-------- Extract to read
How Instacart Uses Data Science to Tackle Complex Business Problems


Getting groceries was never so complicated

Instacart.

The company that half of American households use to get groceries from their favorite grocery stores like Costco, Wegman’s, Whole Foods, Petco, and more without even leaving the house.

Also the company whose unique business model makes it a fascinating case study on how data science can be used in the industry to tackle thorny business problems.

As a data scientist, you’ve learned the algorithms and the techniques, but how can you apply them in the corporate world, where they can bring or lose millions of dollars? In this article, we’ll take a look at how Instacart uses data science methods to address import business problems behind its extremely complex backend system.


Instacart’s Business Model

First, a primer on how Instacart works as a business. Instacart has done a lot of work to make sure the customer’s user experience is smooth. It’s quite simple.

  1. Download the Instacart App.

  2. Choose a store. There’s lots of stores — Whole Foods, Costco, Petco, Wegman’s, etc.

  3. From the store’s inventory, select which items you want to add to your cart.

  4. Select a one-hour time window during which you want your groceries to be delivered, which could be within the next hour.

Graphic created by Andre Ye.


Within one hour, your groceries are at your front door. The UX is incredibly simple and easy to navigate. The shopper’s experience is a little bit more complicated.

  1. In the Instacart app, the shopper is on their shift, and are given a chance to acknowledge an order when it comes in the system.

  2. They drive to the store of that order and are presented with a list of the items you would like to purchase.

  3. As they find items, they pick them up, and scan the barcode to make sure it is the exact version of the product that you want.

  4. They would check out and drive to your address to deliver your groceries.

Graphic created by Andre Ye.


There’s two obvious sides to this marketplace — the shopper and the client. However, Instacart is actually a four-sided marketplace (can you name the other two?).

Two sided marketplace? Graphic created by Andre Ye.


Instacart also operates with product advertisers and stores. Each of the four parties interacts with the other three in certain ways. Each one of the arrows is an opportunity for data science to strengthen it.

Insights: Jeremy Stan


Instacart makes money from delivery fees — for example, paying a few dollars to get a delivery, or purchasing an express membership ($150 for a year, unlimited deliveries). Tips and service fees go to shoppers, which helps pay for labor costs, but it’s not enough. Instacart also makes money through partnerships, with companies like Procter and Gamble and with advertisers — about 30% of all the purchases on Instacart go to advertised products. This is a rich vein for data science.
----------------
-------- Information given
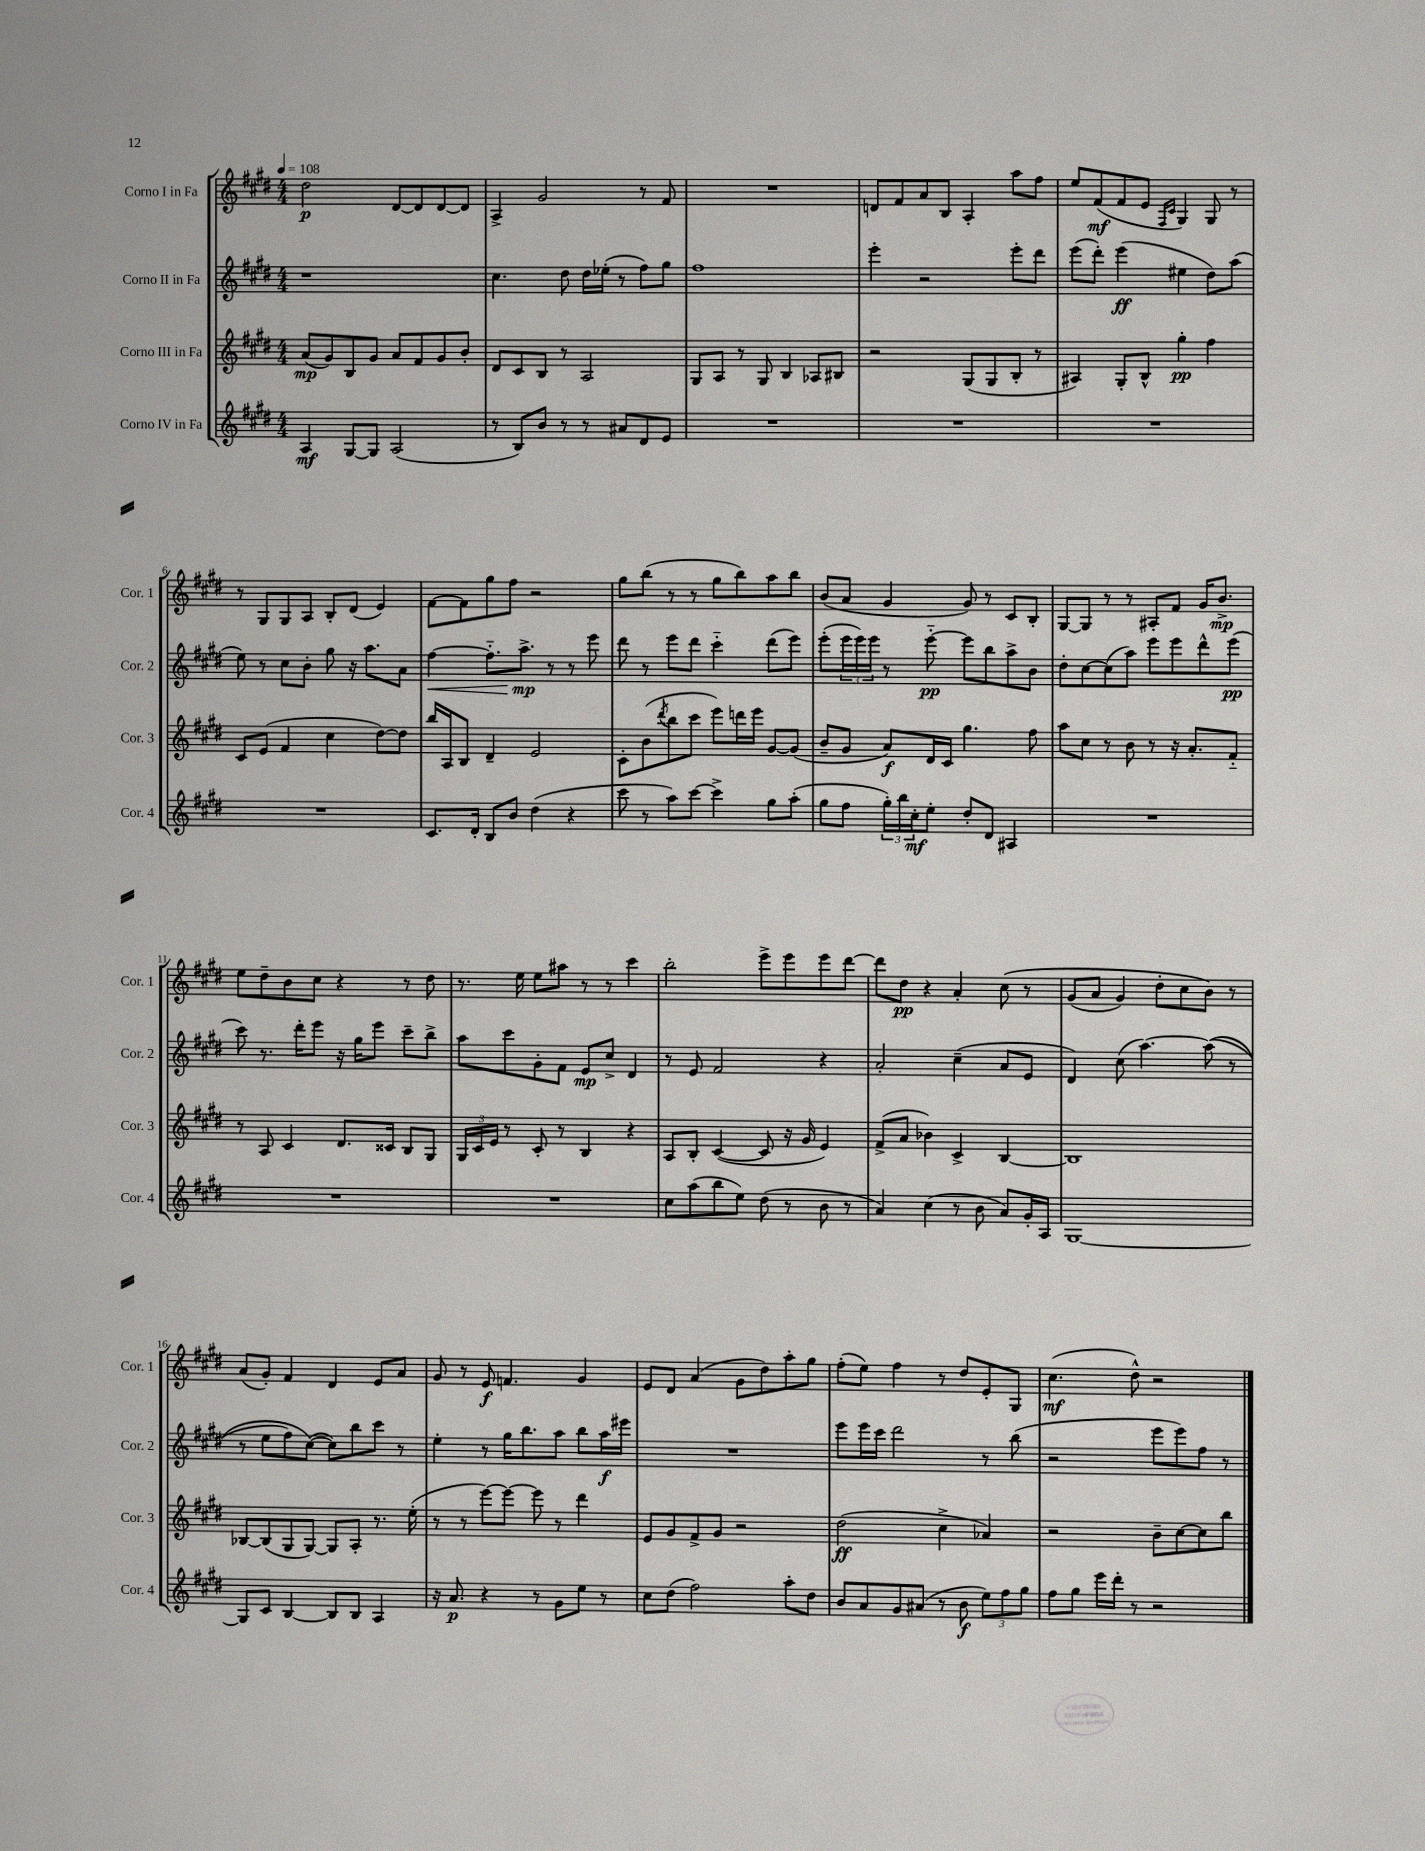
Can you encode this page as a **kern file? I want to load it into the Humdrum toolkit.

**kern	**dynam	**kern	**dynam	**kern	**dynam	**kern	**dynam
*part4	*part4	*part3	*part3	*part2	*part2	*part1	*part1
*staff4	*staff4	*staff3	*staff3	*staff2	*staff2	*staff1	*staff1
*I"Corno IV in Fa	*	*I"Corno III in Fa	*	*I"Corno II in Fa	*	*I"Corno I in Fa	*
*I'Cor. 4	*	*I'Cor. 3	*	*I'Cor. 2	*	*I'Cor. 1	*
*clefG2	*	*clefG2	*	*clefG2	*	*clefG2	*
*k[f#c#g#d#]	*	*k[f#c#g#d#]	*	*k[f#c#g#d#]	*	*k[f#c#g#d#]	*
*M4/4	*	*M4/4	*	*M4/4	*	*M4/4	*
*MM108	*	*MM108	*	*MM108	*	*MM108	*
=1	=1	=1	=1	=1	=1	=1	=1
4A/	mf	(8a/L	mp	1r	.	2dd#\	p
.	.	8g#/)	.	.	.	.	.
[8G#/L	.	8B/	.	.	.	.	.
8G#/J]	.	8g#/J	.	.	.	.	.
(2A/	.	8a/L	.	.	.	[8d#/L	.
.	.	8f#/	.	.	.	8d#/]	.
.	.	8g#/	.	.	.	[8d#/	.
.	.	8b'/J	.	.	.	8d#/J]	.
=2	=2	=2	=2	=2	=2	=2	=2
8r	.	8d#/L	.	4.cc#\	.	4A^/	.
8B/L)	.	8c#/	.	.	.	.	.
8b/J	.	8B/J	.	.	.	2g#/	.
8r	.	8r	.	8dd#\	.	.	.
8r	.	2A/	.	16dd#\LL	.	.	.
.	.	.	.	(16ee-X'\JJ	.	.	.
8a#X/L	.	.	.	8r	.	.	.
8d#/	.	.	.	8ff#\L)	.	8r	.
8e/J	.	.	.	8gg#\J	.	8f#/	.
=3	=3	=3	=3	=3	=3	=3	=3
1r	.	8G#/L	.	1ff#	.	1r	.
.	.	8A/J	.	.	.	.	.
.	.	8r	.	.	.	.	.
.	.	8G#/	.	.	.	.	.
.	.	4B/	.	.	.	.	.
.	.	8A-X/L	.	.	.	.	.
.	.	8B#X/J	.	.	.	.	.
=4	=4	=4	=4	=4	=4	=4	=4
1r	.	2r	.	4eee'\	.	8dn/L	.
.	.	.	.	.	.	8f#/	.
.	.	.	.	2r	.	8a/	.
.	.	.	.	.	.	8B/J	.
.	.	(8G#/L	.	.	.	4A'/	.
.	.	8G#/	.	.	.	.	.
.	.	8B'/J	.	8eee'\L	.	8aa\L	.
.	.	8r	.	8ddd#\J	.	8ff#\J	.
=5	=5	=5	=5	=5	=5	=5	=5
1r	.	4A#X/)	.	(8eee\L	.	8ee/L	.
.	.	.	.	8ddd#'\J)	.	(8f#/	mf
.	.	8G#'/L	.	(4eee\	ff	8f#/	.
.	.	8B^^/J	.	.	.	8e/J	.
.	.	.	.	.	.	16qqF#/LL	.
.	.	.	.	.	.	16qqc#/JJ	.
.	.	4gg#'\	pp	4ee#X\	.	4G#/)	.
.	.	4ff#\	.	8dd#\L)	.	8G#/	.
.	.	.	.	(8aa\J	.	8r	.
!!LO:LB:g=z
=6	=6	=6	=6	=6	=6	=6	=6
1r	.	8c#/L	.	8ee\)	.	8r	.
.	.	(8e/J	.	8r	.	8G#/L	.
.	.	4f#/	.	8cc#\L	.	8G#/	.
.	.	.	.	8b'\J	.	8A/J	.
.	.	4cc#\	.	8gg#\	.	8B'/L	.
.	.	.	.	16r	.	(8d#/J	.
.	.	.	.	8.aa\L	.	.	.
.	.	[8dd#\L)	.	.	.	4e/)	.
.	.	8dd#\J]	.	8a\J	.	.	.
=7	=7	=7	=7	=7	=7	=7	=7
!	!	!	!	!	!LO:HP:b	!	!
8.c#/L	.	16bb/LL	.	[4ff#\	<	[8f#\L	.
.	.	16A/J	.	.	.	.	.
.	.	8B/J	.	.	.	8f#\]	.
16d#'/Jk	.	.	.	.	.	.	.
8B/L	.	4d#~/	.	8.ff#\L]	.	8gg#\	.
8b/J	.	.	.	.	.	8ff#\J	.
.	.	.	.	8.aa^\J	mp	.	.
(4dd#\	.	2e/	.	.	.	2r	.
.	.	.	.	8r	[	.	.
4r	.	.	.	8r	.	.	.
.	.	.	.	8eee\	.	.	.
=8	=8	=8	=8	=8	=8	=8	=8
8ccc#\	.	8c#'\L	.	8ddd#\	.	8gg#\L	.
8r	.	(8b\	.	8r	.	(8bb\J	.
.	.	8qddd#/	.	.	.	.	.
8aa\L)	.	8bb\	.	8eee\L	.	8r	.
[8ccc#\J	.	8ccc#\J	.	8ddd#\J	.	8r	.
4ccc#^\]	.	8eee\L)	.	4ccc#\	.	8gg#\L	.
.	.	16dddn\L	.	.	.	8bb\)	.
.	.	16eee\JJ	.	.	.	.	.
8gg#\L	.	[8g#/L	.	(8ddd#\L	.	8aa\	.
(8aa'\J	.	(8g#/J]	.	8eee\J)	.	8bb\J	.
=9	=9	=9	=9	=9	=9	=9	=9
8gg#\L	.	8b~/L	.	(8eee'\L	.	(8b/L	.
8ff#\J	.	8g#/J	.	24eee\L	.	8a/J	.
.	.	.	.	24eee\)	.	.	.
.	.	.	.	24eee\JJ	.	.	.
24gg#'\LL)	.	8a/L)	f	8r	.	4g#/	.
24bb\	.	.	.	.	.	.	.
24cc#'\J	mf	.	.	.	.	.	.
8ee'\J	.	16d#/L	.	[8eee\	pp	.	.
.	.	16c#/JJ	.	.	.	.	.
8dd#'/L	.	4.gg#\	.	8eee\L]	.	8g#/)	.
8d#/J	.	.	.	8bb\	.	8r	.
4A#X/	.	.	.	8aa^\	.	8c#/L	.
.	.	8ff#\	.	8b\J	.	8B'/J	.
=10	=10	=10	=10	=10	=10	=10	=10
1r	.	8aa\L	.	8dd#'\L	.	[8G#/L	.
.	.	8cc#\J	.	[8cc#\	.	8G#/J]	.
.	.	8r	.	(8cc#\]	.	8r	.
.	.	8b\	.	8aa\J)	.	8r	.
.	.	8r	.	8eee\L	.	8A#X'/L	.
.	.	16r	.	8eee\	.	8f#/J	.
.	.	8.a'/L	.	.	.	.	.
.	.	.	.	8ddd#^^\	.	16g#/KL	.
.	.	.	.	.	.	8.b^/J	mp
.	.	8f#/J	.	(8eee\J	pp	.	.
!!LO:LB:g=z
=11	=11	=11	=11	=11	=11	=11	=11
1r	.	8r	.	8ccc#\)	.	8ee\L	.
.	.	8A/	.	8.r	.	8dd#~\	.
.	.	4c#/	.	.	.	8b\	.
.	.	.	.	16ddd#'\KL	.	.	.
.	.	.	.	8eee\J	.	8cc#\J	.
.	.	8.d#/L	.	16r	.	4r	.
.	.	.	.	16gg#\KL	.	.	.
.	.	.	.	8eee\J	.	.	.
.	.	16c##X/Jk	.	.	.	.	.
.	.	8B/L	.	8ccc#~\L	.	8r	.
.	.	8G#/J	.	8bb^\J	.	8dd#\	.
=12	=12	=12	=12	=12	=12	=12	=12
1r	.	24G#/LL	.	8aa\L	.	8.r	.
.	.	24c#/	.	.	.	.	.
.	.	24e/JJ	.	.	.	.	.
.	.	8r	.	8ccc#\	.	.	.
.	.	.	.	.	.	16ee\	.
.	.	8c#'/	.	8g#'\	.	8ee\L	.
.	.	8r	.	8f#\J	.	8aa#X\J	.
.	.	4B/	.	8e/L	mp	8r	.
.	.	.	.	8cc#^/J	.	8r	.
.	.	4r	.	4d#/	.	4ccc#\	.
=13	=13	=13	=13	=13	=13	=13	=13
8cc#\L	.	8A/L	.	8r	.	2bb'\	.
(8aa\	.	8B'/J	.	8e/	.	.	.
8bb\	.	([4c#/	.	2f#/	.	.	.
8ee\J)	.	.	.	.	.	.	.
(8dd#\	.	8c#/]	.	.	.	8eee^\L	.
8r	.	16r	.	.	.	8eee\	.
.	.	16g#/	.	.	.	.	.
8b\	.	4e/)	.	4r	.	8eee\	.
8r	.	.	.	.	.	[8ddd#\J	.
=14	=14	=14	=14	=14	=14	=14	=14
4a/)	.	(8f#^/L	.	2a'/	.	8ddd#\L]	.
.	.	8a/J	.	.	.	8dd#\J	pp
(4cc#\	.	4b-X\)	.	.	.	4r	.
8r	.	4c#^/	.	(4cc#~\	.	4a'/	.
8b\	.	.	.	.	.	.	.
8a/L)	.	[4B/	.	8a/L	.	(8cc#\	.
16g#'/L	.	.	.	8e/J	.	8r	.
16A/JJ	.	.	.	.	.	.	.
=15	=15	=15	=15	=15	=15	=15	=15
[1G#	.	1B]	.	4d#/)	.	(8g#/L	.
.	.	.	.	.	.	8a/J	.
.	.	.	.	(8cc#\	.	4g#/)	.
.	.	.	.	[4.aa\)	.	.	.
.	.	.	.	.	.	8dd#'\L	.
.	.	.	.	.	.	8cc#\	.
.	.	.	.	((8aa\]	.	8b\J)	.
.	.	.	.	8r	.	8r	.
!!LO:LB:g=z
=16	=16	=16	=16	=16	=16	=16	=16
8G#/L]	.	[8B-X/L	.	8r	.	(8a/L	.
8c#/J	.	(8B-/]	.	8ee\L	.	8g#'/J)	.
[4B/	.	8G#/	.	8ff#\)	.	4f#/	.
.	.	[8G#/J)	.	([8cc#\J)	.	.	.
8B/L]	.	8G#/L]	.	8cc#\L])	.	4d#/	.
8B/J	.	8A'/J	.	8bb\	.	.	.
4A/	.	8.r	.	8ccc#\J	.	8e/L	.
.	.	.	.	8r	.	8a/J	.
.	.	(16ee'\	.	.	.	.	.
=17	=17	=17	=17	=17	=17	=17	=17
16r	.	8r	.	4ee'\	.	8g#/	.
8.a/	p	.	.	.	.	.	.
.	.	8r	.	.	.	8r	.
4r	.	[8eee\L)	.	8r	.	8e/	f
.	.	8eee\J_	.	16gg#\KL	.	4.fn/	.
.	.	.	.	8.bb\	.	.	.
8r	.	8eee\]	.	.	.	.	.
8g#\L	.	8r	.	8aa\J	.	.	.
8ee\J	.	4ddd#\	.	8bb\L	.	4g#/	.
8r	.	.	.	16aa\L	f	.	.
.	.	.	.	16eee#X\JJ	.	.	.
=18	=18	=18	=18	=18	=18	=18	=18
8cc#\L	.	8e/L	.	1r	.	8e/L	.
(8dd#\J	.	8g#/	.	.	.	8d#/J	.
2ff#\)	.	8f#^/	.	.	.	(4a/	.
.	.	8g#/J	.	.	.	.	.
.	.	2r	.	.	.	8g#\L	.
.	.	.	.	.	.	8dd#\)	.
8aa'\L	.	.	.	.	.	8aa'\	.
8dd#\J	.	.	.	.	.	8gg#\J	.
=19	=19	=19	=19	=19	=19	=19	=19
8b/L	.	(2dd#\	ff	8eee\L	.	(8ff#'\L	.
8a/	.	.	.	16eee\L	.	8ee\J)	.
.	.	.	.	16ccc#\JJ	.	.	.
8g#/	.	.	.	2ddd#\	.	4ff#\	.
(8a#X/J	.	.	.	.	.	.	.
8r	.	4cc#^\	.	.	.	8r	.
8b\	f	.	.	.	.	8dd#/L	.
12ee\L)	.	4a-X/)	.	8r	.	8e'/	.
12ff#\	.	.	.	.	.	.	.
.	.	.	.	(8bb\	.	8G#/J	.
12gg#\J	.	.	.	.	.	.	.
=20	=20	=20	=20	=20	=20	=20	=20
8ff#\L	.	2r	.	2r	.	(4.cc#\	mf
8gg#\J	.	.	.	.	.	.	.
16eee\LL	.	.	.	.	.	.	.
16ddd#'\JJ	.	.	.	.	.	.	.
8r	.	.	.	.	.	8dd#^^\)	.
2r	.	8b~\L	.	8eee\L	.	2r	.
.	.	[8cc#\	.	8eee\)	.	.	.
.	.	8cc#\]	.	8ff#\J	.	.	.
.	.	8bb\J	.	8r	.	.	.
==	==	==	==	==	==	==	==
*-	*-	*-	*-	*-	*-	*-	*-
----------------
▸ **Problem to solve**:
In the Instacart data science article, what is the yearly price of an express membership?

▸ **Solution**:
$150 for a year, with unlimited deliveries.